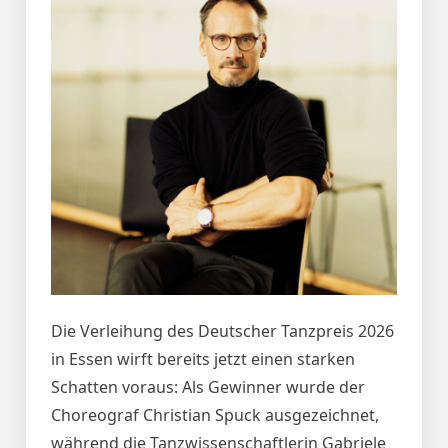
Die Verleihung des Deutscher Tanzpreis 2026
in Essen wirft bereits jetzt einen starken
Schatten voraus: Als Gewinner wurde der
Choreograf Christian Spuck ausgezeichnet,
während die Tanzwissenschaftlerin Gabriele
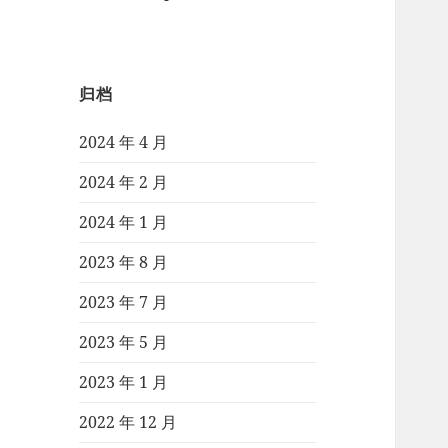
归档
2024 年 4 月
2024 年 2 月
2024 年 1 月
2023 年 8 月
2023 年 7 月
2023 年 5 月
2023 年 1 月
2022 年 12 月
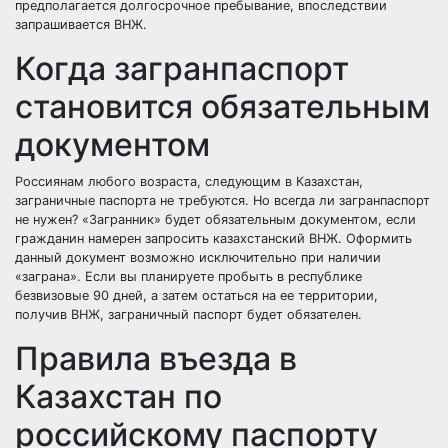
предполагается долгосрочное пребывание, впоследствии
запрашивается ВНЖ.
Когда загранпаспорт
становится обязательным
документом
Россиянам любого возраста, следующим в Казахстан,
заграничные паспорта не требуются. Но всегда ли загранпаспорт
не нужен? «Загранник» будет обязательным документом, если
гражданин намерен запросить казахстанский ВНЖ. Оформить
данный документ возможно исключительно при наличии
«заграна». Если вы планируете пробыть в республике
безвизовые 90 дней, а затем остаться на ее территории,
получив ВНЖ, заграничный паспорт будет обязателен.
Правила въезда в
Казахстан по
российскому паспорту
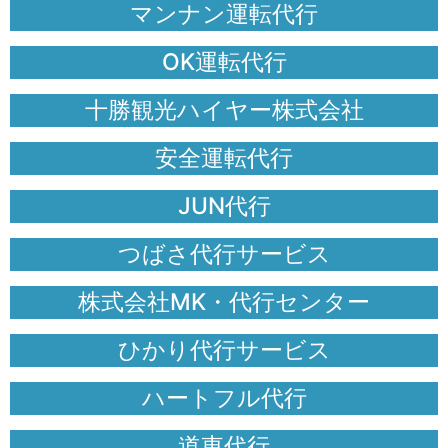
マンナン運転代行
OK運転代行
十勝観光ハイヤー株式会社
安全運転代行
JUN代行
つばさ代行サービス
株式会社MK・代行センター
ひかり代行サービス
ハートフル代行
道東代行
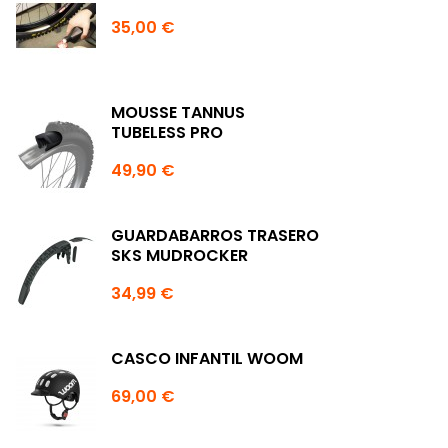
35,00 €
MOUSSE TANNUS
TUBELESS PRO
49,90 €
GUARDABARROS TRASERO
SKS MUDROCKER
34,99 €
CASCO INFANTIL WOOM
69,00 €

- _DIRECTIONS_:
Write out the text of all the items again, changing "Essen" to "Berlin" and keeping everything else the same. Leave out the pictures.

- _SOLUTION FOR THIS PROBLEM_:
Die Verleihung des Deutscher Tanzpreis 2026
in Berlin wirft bereits jetzt einen starken
Schatten voraus: Als Gewinner wurde der
Choreograf Christian Spuck ausgezeichnet,
während die Tanzwissenschaftlerin Gabriele
归档
2024 年 4 月
2024 年 2 月
2024 年 1 月
2023 年 8 月
2023 年 7 月
2023 年 5 月
2023 年 1 月
2022 年 12 月
предполагается долгосрочное пребывание, впоследствии
запрашивается ВНЖ.
Когда загранпаспорт
становится обязательным
документом
Россиянам любого возраста, следующим в Казахстан,
заграничные паспорта не требуются. Но всегда ли загранпаспорт
не нужен? «Загранник» будет обязательным документом, если
гражданин намерен запросить казахстанский ВНЖ. Оформить
данный документ возможно исключительно при наличии
«заграна». Если вы планируете пробыть в республике
безвизовые 90 дней, а затем остаться на ее территории,
получив ВНЖ, заграничный паспорт будет обязателен.
Правила въезда в
Казахстан по
российскому паспорту
マンナン運転代行
OK運転代行
十勝観光ハイヤー株式会社
安全運転代行
JUN代行
つばさ代行サービス
株式会社MK・代行センター
ひかり代行サービス
ハートフル代行
道東代行
35,00 €
MOUSSE TANNUS
TUBELESS PRO
49,90 €
GUARDABARROS TRASERO
SKS MUDROCKER
34,99 €
CASCO INFANTIL WOOM
69,00 €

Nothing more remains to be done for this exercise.